En revanche, la nouvelle méthode des auteurs, « Optimised-Distribution », traitait la division comme un exercice d'équilibre. Au lieu de simplement choisir des échantillons aléatoires ou les plus extrêmes, elle vérifiait et échangeait constamment des morceaux de données entre les tas d'entraînement et de test pour s'assurer qu'ils soient statistiquement identiques. Cette méthode a remporté la compétition, atteignant un score de similitude de 89,0 % en moyenne, soit le plus élevé de toutes les stratégies testées.
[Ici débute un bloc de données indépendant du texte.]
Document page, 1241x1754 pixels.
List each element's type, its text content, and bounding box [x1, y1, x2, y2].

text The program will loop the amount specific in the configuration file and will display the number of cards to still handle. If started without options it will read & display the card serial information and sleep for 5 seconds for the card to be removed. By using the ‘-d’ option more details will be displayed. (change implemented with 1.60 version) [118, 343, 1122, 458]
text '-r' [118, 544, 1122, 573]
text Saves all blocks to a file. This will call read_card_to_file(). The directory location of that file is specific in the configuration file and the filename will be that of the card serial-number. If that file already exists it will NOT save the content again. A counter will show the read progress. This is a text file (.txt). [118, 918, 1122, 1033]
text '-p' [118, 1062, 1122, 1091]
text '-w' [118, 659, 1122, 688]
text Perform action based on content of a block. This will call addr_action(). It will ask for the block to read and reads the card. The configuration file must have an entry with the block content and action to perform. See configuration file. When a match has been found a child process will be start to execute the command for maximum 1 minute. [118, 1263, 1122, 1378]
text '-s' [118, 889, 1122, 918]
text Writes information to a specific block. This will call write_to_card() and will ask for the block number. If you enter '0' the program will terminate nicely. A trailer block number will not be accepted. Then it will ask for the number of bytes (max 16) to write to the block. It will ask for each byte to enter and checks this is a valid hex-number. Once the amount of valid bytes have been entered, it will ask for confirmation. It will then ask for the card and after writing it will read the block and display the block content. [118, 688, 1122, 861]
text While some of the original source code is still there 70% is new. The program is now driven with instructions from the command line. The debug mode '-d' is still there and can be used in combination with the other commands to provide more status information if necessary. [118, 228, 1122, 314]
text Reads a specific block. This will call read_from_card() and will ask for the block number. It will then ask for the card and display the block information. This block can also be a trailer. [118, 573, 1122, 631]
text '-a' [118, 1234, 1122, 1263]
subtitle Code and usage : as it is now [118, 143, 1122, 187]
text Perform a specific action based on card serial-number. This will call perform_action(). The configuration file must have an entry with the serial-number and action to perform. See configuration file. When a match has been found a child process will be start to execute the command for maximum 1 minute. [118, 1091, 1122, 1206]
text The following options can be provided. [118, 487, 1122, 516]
Cependant, l'article offre également un rappel à la réalité très important. Les auteurs ont constaté que, bien qu'avoir une division parfaite soit une bonne chose, cela ne change pas toujours le score final. Si les données sont énormes (comme le jeu de données avec 253 680 entrées) ou très faciles à comprendre, même une division aléatoire fonctionne très bien car l'ordinateur possède tellement d'informations qu'il ne peut pas faire autrement que d'apprendre les bons schémas. La nouvelle méthode brille le plus lorsque les données sont petites, désordonnées ou complexes. Dans ces situations spécifiques, utiliser une mauvaise division peut faire paraître un ordinateur médiocre, tandis que l'utilisation de la nouvelle méthode des auteurs l'aide à être beaucoup plus fiable. Ainsi, bien que vous n'ayez pas toujours besoin d'une division parfaite, lorsque vous travaillez avec des données limitées ou difficiles, cette nouvelle façon de diviser le gâteau garantit que l'ordinateur ait une chance équitable de prouver ses véritables compétences.